Attesa da mesi, la proposta del governo sul reato di falso in bilancio è arrivata in commissione giustizia al senato proprio nel giorno in cui è esploso lo scandalo sui lavori Tav. Ed è stato il viceministro della giustizia Enrico Costa – del Nuovo centrodestra come il ministro dei trasporti nella bufera. Maurizio Lupi – a presentarsi dai senatori con l’emendamento faticosamente messo assieme nei vertici di maggioranza. Ma l’assenza dei senatori Pd ha fatto mancare il numero legale e rinviare la seduta. Il primo effetto della mossa dell’esecutivo è lo slittamento dell’approdo in aula del disegno di legge anticorruzione. Se ne parlerà, forse, la prossima settimana.
Il rinvio non ha frenato il presidente del Consiglio. «Contro corruzione proposte governo: pene aumentate e prescrizione raddoppiata. E l’Autorità oggi è Legge con pres. Cantone» ha scritto in un tweet. Sorvolando sul fatto che il raddoppio della prescrizione – altra legge, alla camera – è lontano dall’essere accettato dagli alleati Alfaniani e dunque tutto da vedere. Quanto all’aumento delle pene, è vero solo in parte.

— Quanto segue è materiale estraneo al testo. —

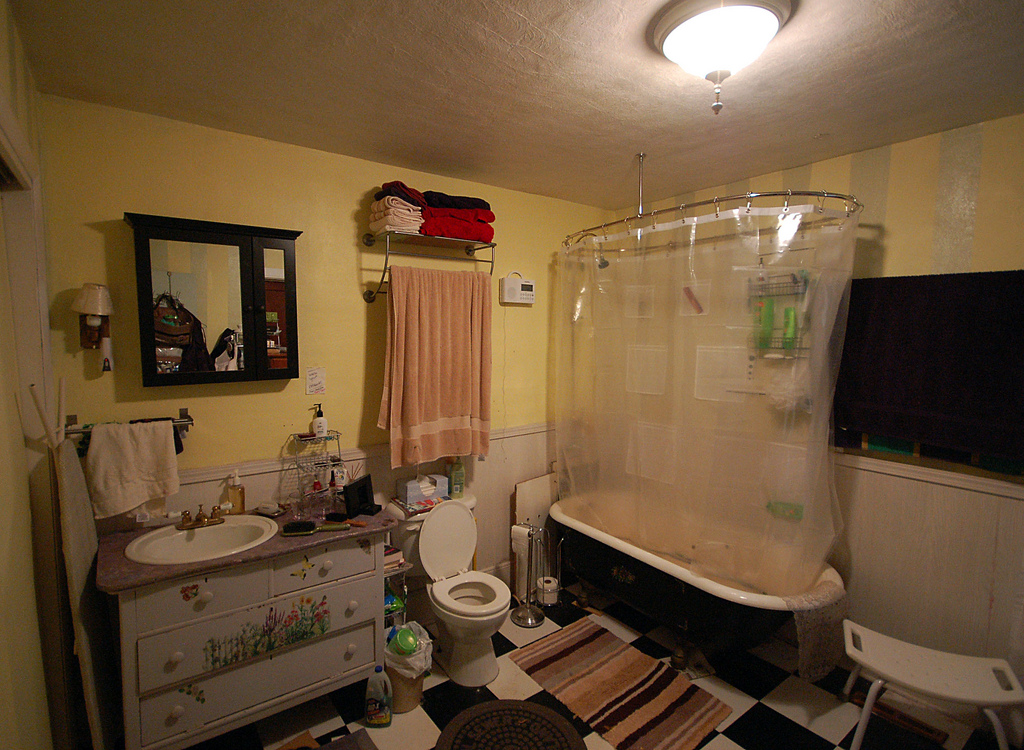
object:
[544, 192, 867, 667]
shower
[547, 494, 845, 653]
bathtub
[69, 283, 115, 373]
light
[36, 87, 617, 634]
wall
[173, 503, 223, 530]
faucet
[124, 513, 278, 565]
sink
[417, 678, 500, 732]
tile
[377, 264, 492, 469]
towel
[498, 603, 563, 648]
tile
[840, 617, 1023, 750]
stool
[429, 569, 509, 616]
toilet seat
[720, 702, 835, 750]
tile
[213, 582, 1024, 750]
floor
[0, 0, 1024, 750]
bathroom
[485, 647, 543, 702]
tile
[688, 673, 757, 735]
tile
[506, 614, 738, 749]
rug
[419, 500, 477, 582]
lid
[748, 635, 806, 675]
tile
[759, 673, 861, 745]
tile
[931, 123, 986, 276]
tile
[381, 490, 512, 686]
toilet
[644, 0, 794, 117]
light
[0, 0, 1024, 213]
ceiling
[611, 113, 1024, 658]
wall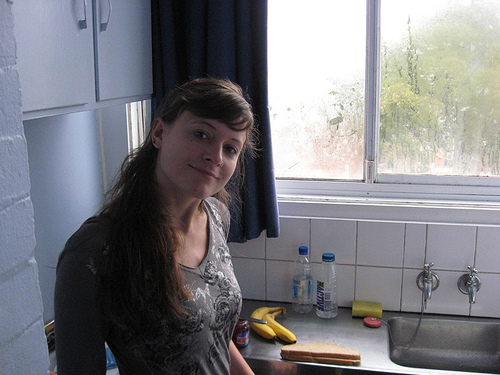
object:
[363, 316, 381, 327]
red stopper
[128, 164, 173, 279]
hair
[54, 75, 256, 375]
woman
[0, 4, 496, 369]
kitchen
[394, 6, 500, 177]
streaks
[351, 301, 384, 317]
sponge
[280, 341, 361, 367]
sandwich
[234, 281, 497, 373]
counter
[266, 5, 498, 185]
window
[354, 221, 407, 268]
tile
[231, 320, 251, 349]
container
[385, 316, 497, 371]
sink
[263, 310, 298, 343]
banana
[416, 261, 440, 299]
faucet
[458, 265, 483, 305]
faucet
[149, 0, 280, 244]
curtain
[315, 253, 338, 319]
bottle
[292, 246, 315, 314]
bottle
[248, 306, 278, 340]
banana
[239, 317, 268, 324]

L’attesa novità contenuta nell’emendamento del governo è il ripristino della procedibilità d’ufficio per il reato di falso in bilancio. È quanto era previsto prima della sostanziale depenalizzazione del governo Berlusconi-Tremonti, che aveva fatto del falso in bilancio un reato «di danno» perseguibile solo a querela di parte. Adesso torna un reato di «pericolo», considerato cioè da perseguire nell’interesse della collettività. La proposta avanzata ieri dal governo è quella di distinguere tra società quotate in borsa e società non quotate. Per le prime – nel caso che consapevolmente si omettano fatti materiali o li si apposti in bilancio in maniera non corrispondente al vero – si rischia una pena da 3 a 8 anni di carcere. Per le seconde invece la pena scenda da 1 a 5 anni. Resta cioè sotto la soglia minima perché sia possibile utilizzare le intercettazioni telefoniche e ambientali durante le indagini. Non solo: il reato resta qualificato come di «danno», e cioè perseguibile solo in caso di querela per le piccole società, cioè le non quotate che hanno un giro di affari inferiore alla soglia prevista per la fallibilità (300mila euro l’anno). Nel testo del governo è inoltre prevista un’ipotesi di «non punibilità» per particolare tenuità del fatto, con l’indicazione per il giudice di valutare «in modo prevalente, l’entità dell’eventuale danno provocato alla società ai soci o ai creditori». Infine le sanzioni pecuniarie: per le società quotate la sanzione andrà dal valore di 400 fino a 600 quote, per quelle non quotate da 200 a 400 (e in caso di fatti di lieve entità da 100 a 200).

«È stato un parto molto lungo, ma siamo alla fine su falso in bilancio, anticorruzione e prescrizione», ha detto ieri sera in tv il sottosegretario Delrio, ammettendo che «il percorso poteva essere più breve». Il presidente del senato Grasso, primo firmatario del disegno di legge originario sulla corruzione, ha commentato con un «Alleluja» la notizia. Commento che non è piaciuto al presidente della commissione giustizia, il berlusconiano Nitto Palma, che ha fissato a domani pomeriggio il termine per i subemendamenti al testo del governo. Forza Italia ha annunciato di interrompere l’ostruzionismo. Mentre il Movimento 5 Stelle ha definito l’emendamento del governo «un pannicello caldo».